*** Opening THE DATA ***
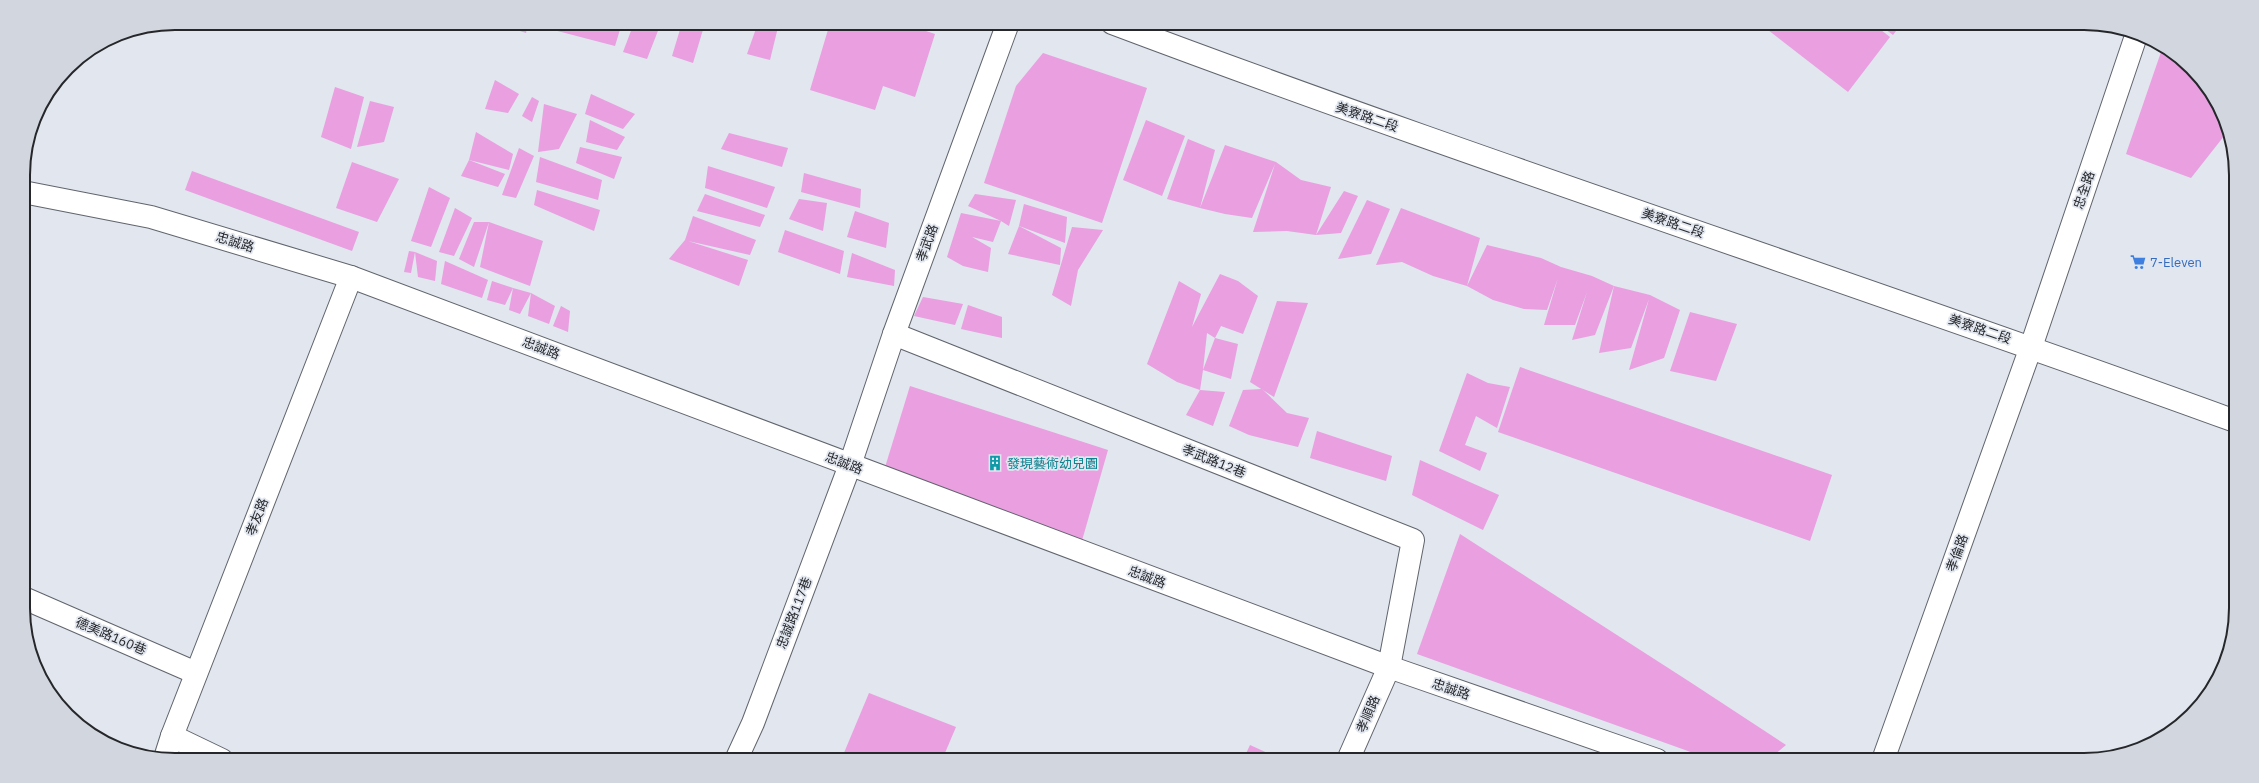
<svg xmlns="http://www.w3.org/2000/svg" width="2259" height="783" font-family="'IBM Plex Sans','Noto Sans TC',sans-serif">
<rect width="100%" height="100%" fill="#e1e6ef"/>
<g fill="#e99fe0">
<polygon points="495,23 528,23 526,33"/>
<polygon points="547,23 593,23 591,30 594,23 622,23 615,46 546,28"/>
<polygon points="634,23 661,23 647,59 623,52"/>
<polygon points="682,23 705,23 693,63 672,56"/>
<polygon points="758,23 779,23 770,60 747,54"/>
<polygon points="830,23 902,23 935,34 915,97 883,86 875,110 810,90"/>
<polygon points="1759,23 1872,23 1890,37 1848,92"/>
<polygon points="1877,23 1902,23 1893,35"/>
<polygon points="2161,52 2187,65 2199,75 2224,116 2228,131 2191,178 2126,154"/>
<polygon points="1043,53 1147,88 1102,223 984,183 1016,86"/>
<polygon points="495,80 519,94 508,113 485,109"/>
<polygon points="335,87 364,97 351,149 321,137"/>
<polygon points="591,94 635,114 623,129 585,114"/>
<polygon points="532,97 539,101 532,122 522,116"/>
<polygon points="370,101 394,107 384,142 357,147"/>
<polygon points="544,104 577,114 559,149 538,152"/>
<polygon points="590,120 625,137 617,150 586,142"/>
<polygon points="1146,120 1185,136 1162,196 1123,180"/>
<polygon points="476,132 513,154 509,170 469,160"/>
<polygon points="729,133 788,148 782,167 721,149"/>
<polygon points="1188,139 1215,150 1200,208 1225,145 1276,162 1301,180 1331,187 1316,235 1344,191 1358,196 1341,233 1316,235 1287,231 1253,232 1275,164 1252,218 1225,214 1200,208 1167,199"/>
<polygon points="580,147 622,157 614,179 576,163"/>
<polygon points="519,148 534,156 516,198 502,195"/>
<polygon points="540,157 602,180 598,200 536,182"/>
<polygon points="469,160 505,174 498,187 461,176"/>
<polygon points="352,162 399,179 377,222 336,208"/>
<polygon points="708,166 775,187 767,208 705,188"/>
<polygon points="192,171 359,232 352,251 185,190"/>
<polygon points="804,173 861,189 860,208 801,192"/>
<polygon points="429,187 450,198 431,247 411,241"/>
<polygon points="537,190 600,210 594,231 534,205"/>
<polygon points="705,194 765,215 760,227 697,211"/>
<polygon points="975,194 1016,200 1009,226 1001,221 993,242 972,237 991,248 988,272 963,266 947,257 961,213 1001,221 968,206"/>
<polygon points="799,199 827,203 823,231 789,219"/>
<polygon points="1367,200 1390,209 1371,254 1338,259"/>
<polygon points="1024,204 1067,217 1065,243 1019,226"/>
<polygon points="455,208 472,218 454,256 439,252"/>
<polygon points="1401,208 1480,238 1467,286 1487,245 1541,258 1561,267 1592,276 1614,286 1595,335 1572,340 1587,292 1575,325 1544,325 1558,278 1547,310 1524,309 1493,300 1467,286 1433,276 1402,262 1376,265"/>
<polygon points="855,211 889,223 886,248 847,237"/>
<polygon points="693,216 756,240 750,255 688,241 748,260 739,286 669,259 685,240"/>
<polygon points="474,222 489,222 543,241 530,286 480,267 489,222 474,267 459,259"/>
<polygon points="1019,226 1061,248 1060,265 1008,254"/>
<polygon points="1072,227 1103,230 1078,270 1071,306 1052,295"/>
<polygon points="785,230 844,251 840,274 778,252"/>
<polygon points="409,251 415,252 411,273 404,272"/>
<polygon points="415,252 437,261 435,281 418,277"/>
<polygon points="852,253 895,270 894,286 847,277"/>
<polygon points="445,261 488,280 482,298 441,284"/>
<polygon points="1220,274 1238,281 1258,296 1243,334 1221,326 1215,338 1207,333 1203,370 1215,338 1238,344 1231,379 1203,370 1200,390 1225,392 1213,426 1186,415 1200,390 1177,382 1147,364 1179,281 1201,294 1192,327"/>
<polygon points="492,281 513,288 505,305 487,300"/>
<polygon points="1614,286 1650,295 1680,310 1664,358 1629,370 1649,299 1631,348 1599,353"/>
<polygon points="513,288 531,293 555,306 549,324 528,316 531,293 520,314 509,310"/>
<polygon points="923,297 963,304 955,325 914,316"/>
<polygon points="1277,301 1308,303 1274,397 1250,382"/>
<polygon points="968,305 1002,317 1002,338 961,329"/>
<polygon points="561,306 570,311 568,332 553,326"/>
<polygon points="1690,312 1737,324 1716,381 1670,371"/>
<polygon points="1520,367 1832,475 1810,541 1498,432"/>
<polygon points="1467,373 1488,383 1510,387 1497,428 1476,416 1465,445 1487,453 1480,471 1439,451"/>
<polygon points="910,386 1108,450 1079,551 882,477"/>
<polygon points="1262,389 1287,413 1309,418 1298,447 1249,435 1229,426 1243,390"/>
<polygon points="1317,431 1392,456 1386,481 1310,458"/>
<polygon points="1420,460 1499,495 1483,530 1412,495"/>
<polygon points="1460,534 1690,682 1786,745 1768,760 1713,760 1417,654"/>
<polygon points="869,693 956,727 942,760 841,760"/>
<polygon points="1250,745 1283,760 1243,760"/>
</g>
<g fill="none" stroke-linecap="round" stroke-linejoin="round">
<defs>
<g id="minor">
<polyline points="23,192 151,217 351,277 1389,667 1657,760"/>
<polyline points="894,334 1413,540 1389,667 1348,760"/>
<polyline points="26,599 196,673"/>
<polyline points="172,736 222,760"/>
<polyline points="165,758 172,736 351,277"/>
<polyline points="736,760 753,723 850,465 894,334 1008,23"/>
<polyline points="1883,760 2031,347 2137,33"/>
</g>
<path id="tertiary" d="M1112,23C1484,163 1862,285 2235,421"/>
</defs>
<use href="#minor" stroke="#60646c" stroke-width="24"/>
<use href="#tertiary" stroke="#60646c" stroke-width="24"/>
<use href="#minor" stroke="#fff" stroke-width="22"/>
<use href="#tertiary" stroke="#fff" stroke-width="22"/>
</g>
<defs>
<symbol id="supermarket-bare" viewBox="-9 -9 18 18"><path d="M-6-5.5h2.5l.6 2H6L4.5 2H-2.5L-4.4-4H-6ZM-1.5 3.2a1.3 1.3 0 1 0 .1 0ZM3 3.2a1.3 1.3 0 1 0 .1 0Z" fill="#3f7fe0" stroke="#e1e6ef" stroke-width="2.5" paint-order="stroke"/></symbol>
<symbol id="building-bare" viewBox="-9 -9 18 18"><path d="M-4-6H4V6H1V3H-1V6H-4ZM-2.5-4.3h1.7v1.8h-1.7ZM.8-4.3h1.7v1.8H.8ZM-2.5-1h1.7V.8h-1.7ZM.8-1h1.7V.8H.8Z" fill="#0f9aa8" stroke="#e1e6ef" stroke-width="2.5" paint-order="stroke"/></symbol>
</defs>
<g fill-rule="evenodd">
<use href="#supermarket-bare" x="2127" y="251" width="22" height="22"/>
<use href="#building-bare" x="984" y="452" width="22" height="22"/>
</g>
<g text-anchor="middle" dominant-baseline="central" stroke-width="3.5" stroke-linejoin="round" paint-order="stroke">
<g font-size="13" fill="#25272a" stroke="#e1e6ef">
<text transform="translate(1367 117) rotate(19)">美寮路二段</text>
<text transform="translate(2084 190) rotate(-71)">忠全路</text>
<text transform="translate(1673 223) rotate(19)">美寮路二段</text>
<text transform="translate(235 242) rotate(17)">忠誠路</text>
<text transform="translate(927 243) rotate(-70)">孝武路</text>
<text transform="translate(1980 329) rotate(19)">美寮路二段</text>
<text transform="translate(541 348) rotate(21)">忠誠路</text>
<text transform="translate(1214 461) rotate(22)">孝武路12巷</text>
<text transform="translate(844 463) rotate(21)">忠誠路</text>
<text transform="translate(257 517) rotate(-69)">孝友路</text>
<text transform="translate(1957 553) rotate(-70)">孝倫路</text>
<text transform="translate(1147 577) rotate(21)">忠誠路</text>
<text transform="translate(794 613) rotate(-69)">忠誠路117巷</text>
<text transform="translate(111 636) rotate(23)">德美路160巷</text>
<text transform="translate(1451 689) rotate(19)">忠誠路</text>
<text transform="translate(1368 714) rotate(-67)">孝順路</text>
</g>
<g font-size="13" fill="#366cbe" stroke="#e1e6ef" text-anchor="start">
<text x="2150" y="262">7-Eleven</text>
</g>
<g font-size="13" fill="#0d838f" stroke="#e1e6ef" text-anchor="start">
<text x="1007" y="463">發現藝術幼兒園</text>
</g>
</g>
<path d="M0 0H2259V783H0ZM175 30H2084A145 145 0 0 1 2229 175V608A145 145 0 0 1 2084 753H175A145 145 0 0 1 30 608V175A145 145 0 0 1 175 30Z" fill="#d2d7df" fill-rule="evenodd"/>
<path fill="none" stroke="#25272a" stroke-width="2" d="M175 30H2084A145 145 0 0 1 2229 175V608A145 145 0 0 1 2084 753H175A145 145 0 0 1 30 608V175A145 145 0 0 1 175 30Z"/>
</svg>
*** Closing THE DATA ***
> [TASK TO CARRY OUT]: Every line of the material above that includes the string "linejoin" is required.

> [OUTPUT FOR THIS TASK]:
<g fill="none" stroke-linecap="round" stroke-linejoin="round">
<g text-anchor="middle" dominant-baseline="central" stroke-width="3.5" stroke-linejoin="round" paint-order="stroke">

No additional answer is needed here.